Er hob damit das 4. Gebot nicht auf (Mk 7,10 f.), legte es aber konträr zur jüdischen Tradition aus: Achte nur die als deine Angehörigen, die Gottes Willen tun. Darum wurde er in Nazaret abgelehnt und verließ es daraufhin ganz (Mk 6,16):
Ist das nicht der Bauhandwerker, Marias Sohn ...? Und sie waren verärgert über ihn. Jesus aber sagte zu ihnen: Ein Prophet gilt nirgends weniger als in seiner Heimat, bei seiner Sippe und in seinem Ort.

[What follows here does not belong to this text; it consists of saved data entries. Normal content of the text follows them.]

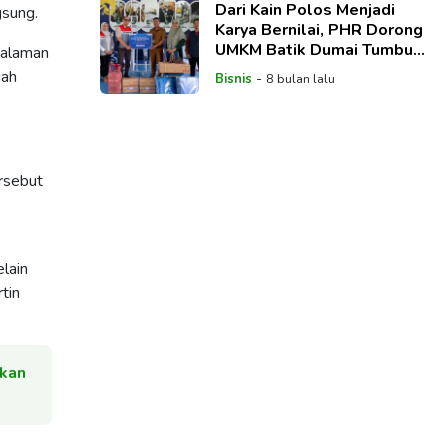
Dari Kain Polos Menjadi
gsung.
Karya Bernilai, PHR Dorong
UMKM Batik Dumai Tumbuh
halaman
Lebih Mandiri
gah
-
Bisnis
8 bulan lalu
ersebut
lain
tin
skan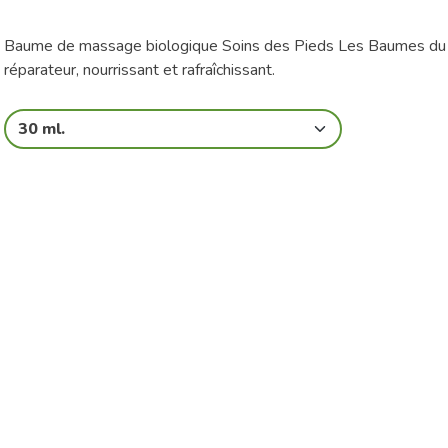
Baume de massage biologique Soins des Pieds Les Baumes du
réparateur, nourrissant et rafraîchissant.
30 ml.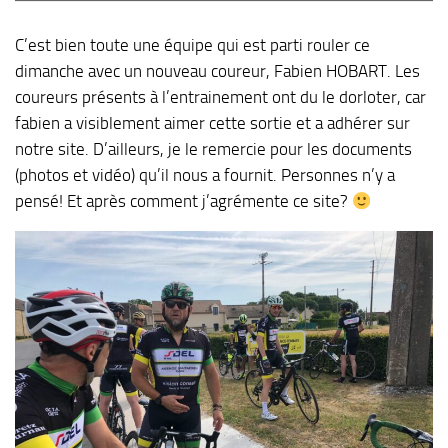
C’est bien toute une équipe qui est parti rouler ce
dimanche avec un nouveau coureur, Fabien HOBART. Les
coureurs présents à l’entrainement ont du le dorloter, car
fabien a visiblement aimer cette sortie et a adhérer sur
notre site. D’ailleurs, je le remercie pour les documents
(photos et vidéo) qu’il nous a fournit. Personnes n’y a
pensé! Et après comment j’agrémente ce site?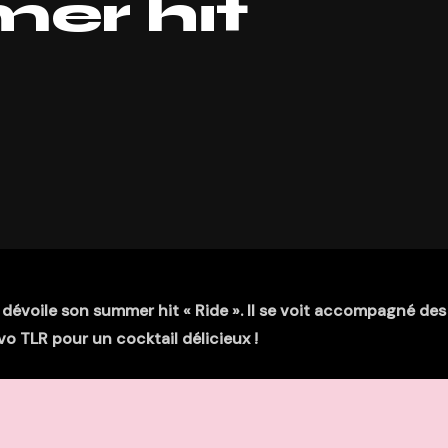
er hit
s dévoile son summer hit « Ride ». Il se voit accompagné des
vo TLR pour un cocktail délicieux !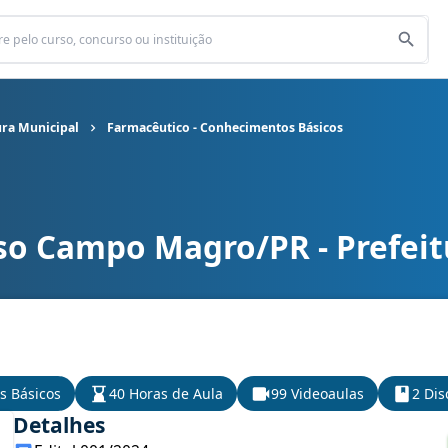
ra Municipal
Farmacêutico - Conhecimentos Básicos
so Campo Magro/PR - Prefeit
ura Municipal cargo Farmacêutico - Conhecimentos Básicos
s Básicos
40 Horas de Aula
99 Videoaulas
2 Dis
Detalhes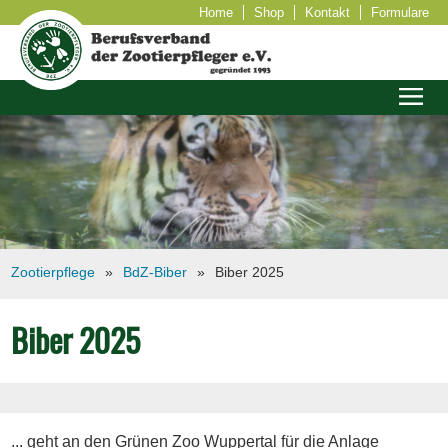
Home
Shop
Kontakt
Formulare
Zootierpflege
BdZ-Biber
Biber 2025
Biber 2025
... geht an den Grünen Zoo Wuppertal für die Anlage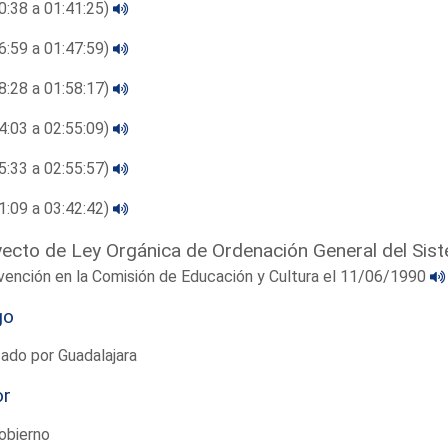
0:38 a 01:41:25)
6:59 a 01:47:59)
8:28 a 01:58:17)
4:03 a 02:55:09)
5:33 a 02:55:57)
1:09 a 03:42:42)
ecto de Ley Orgánica de Ordenación General del Sis
vención en la Comisión de Educación y Cultura el 11/06/1990
go
ado por Guadalajara
or
obierno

Aber Frauen aus Jesu näherer Umgebung sorgten für ihn und die übrigen Männer auf ihrem Weg (Mk 1,31). Sie blieben bis zum Ende bei ihm (Mk 15,41), so nach Joh 19,26f auch seine Mutter. Er soll noch am Kreuz für ihr Wohlergehen gesorgt haben, indem er sie einem anderen Jünger anvertraute. Verwandte Jesu gehörten nach Ostern zu den ersten Christen. Sein ältester Bruder Jakobus wurde sogar ein Leiter der Urgemeinde (Gal 2,9).
Jugend, Ausbildung, Beruf
Jesus soll schon früh mit Pharisäern diskutiert und gute Torakenntnis gehabt haben (Lk 2,46f). Der Argumentationsstil seiner Predigten und Gleichnisse ist originär rabbinisch (Halacha und Midraschim). Dazu wurde er wohl von Rabbinern seiner Heimat ausgebildet. Er heilte am Sabbat (Mk 23) und ordnete die Nächstenliebe allen übrigen Geboten über (Mk 12,28ff), so wie es zuvor Rabbi Hillel gelehrt hatte. Seine Armenfürsorge, seine Heilwunder und die Tateinheit von Beten und Almosengeben ähneln dem Auftreten von Chanina Ben Dosa (ca. 4070), dem berühmtesten der galiläischen Chassidim (von Chesed = Gnade, Barmherzigkeit Gottes). So ordnet die Judaistik Jesu Tora-Auslegung heute ganz in das zeitgenössische Judentum ein.
Seine ersten Jünger nannten ihn Rabbuni (aramäisch: mein Meister, Lehrer). Ein Rabbi lebte von einem gewöhnlichen Handwerk, nicht vom Lehren. Jesus erlernte von seinem Vater das Bauhandwerk (Mk 6,3). Ein Tekton (oft irreführend als Zimmermann übersetzt) konnte generell mit Steinen, Stroh und Holz umgehen und war meist im Hausbau tätig. Ob Jesus beim Broterwerb der Familie half, bevor er sie verließ, ist den Texten aber nicht zu entnehmen. Manche Forscher nehmen dies an, da Josef allein die Familie nicht hätte ernähren können.